§ **Dataset excerpts**:
————————

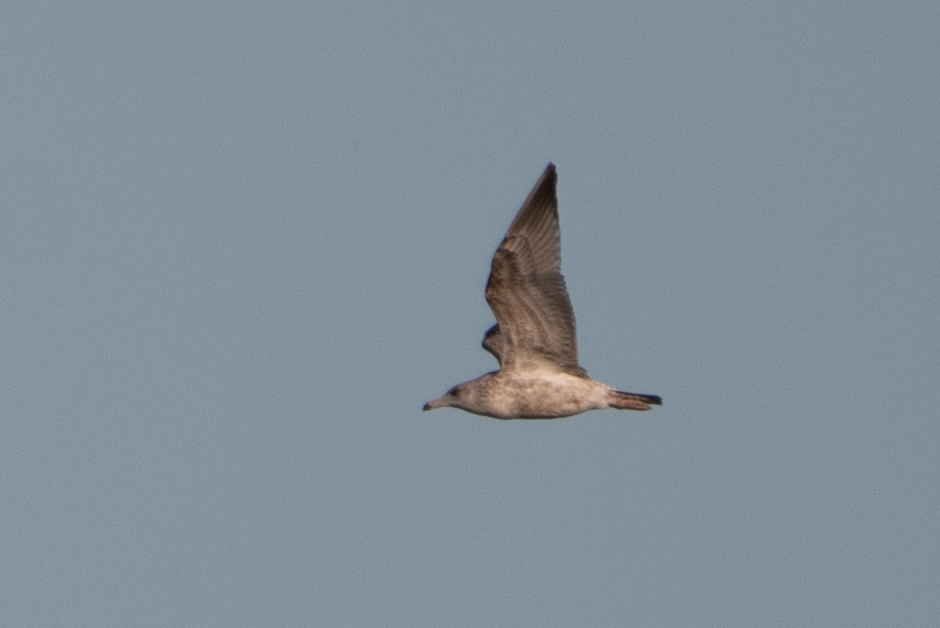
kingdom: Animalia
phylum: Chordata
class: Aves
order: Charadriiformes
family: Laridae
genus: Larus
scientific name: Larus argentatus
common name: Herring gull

————————

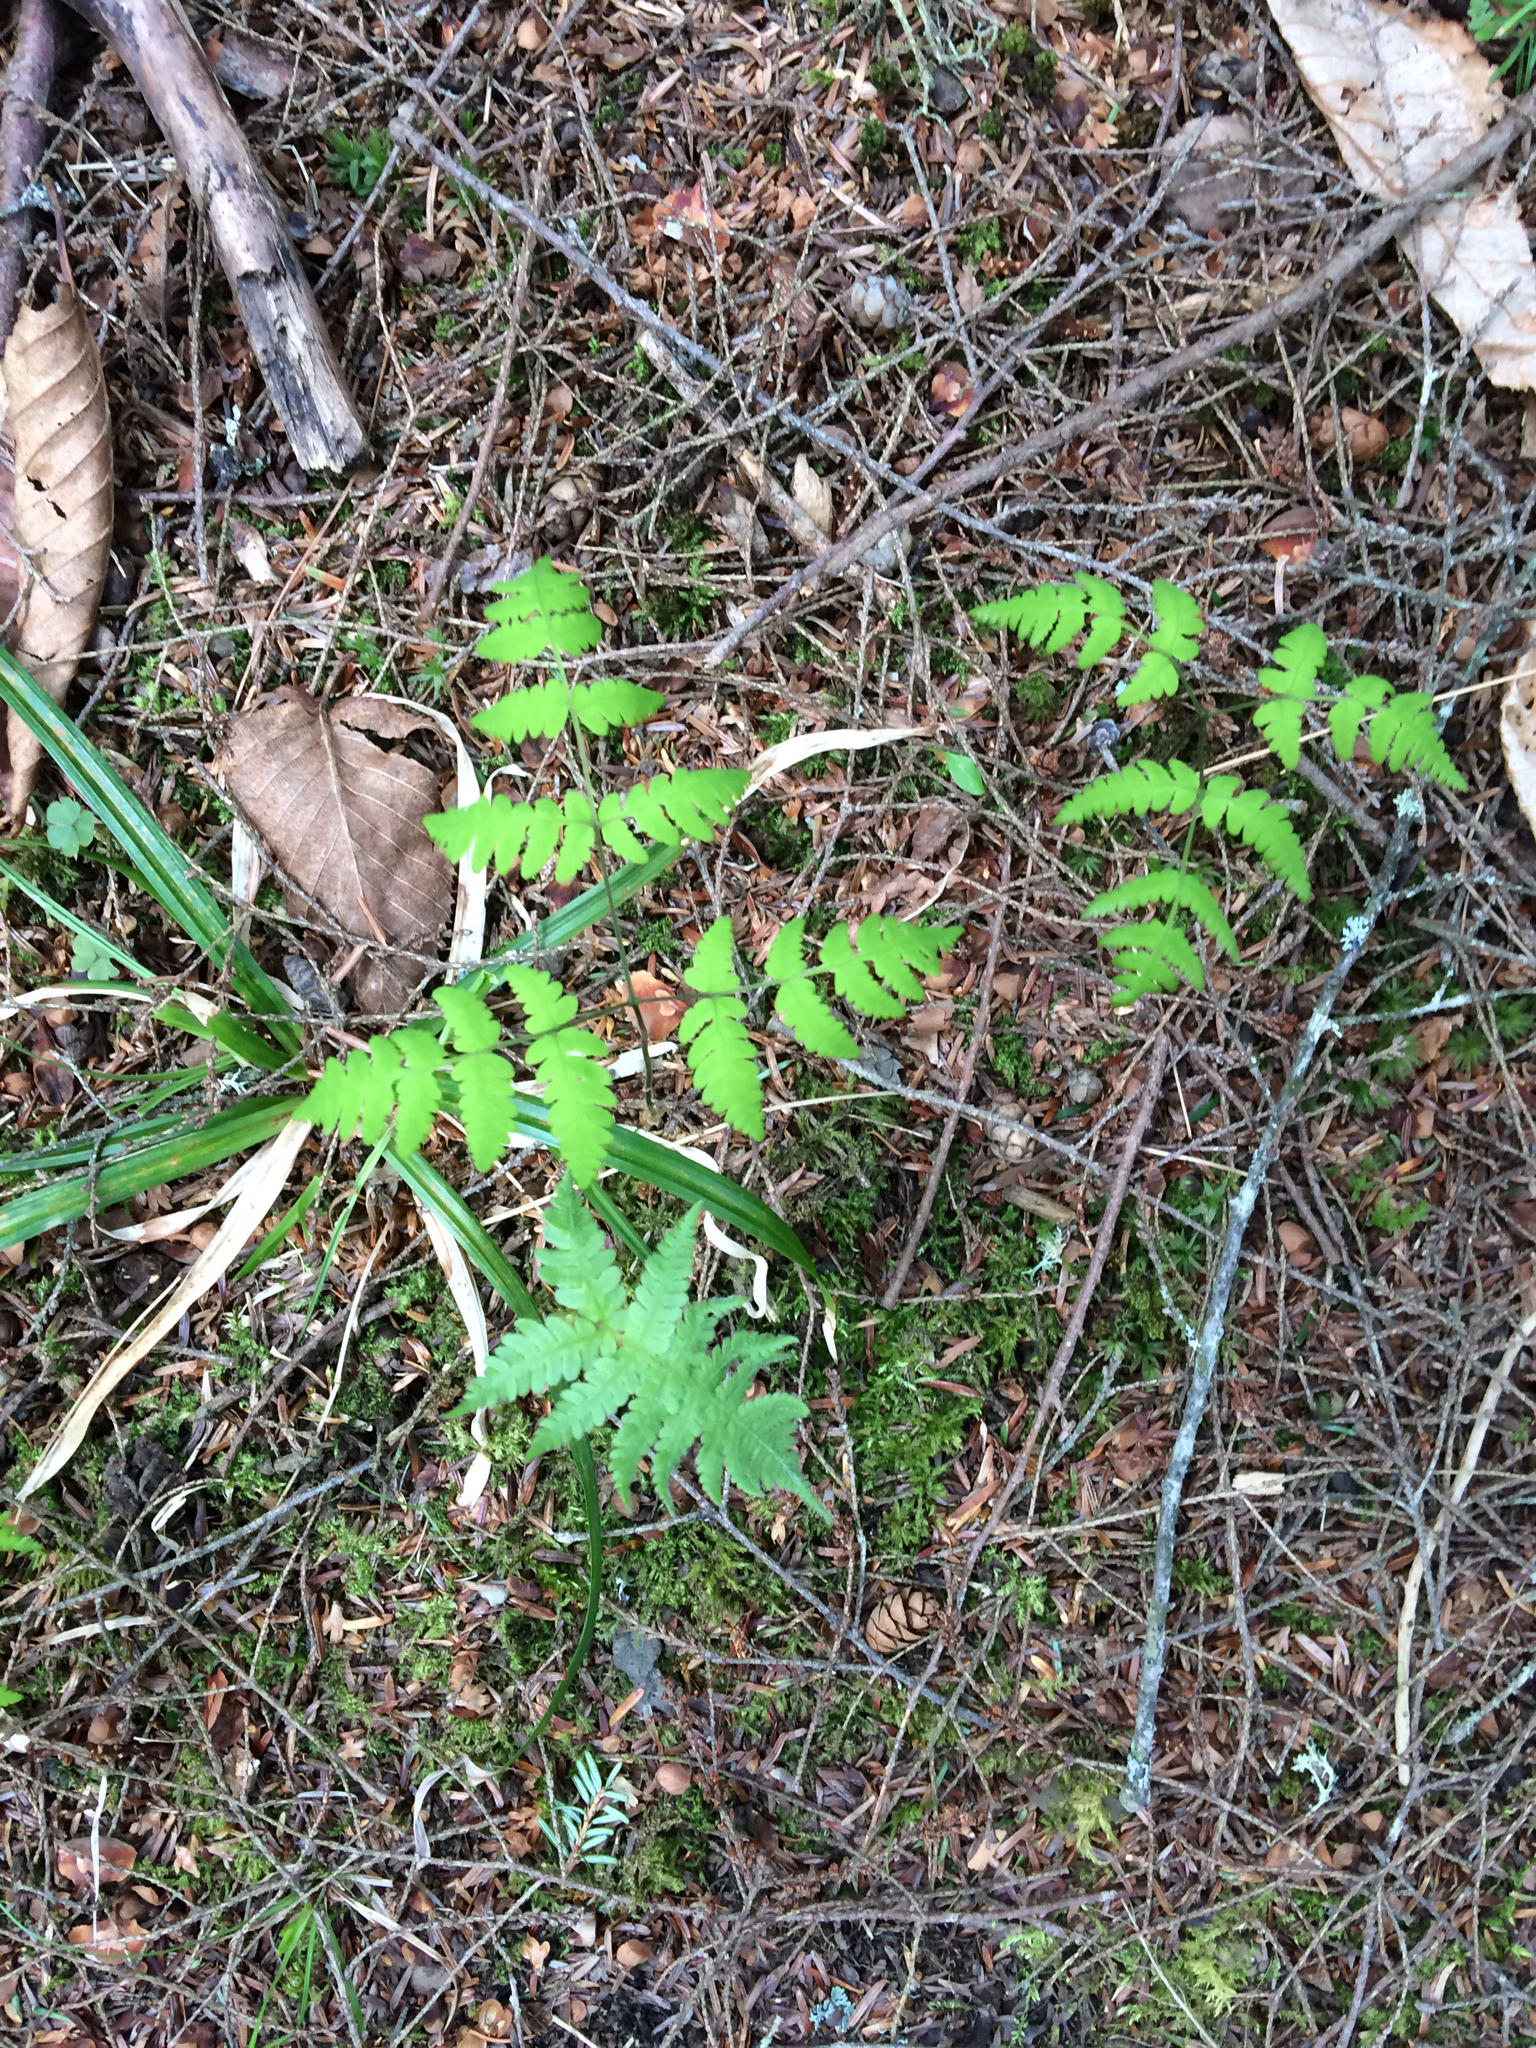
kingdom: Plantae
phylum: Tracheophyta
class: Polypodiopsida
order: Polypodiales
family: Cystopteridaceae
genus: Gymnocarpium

————————

§ **Exercise requirements**: Give the lines again from the line containing "kingdom: Animalia" through the line containing "scientific name: Larus argentatus", replacing "scientific name" with "binomial name" and leaving everything else unchanged.

§ **Written response**:
kingdom: Animalia
phylum: Chordata
class: Aves
order: Charadriiformes
family: Laridae
genus: Larus
binomial name: Larus argentatus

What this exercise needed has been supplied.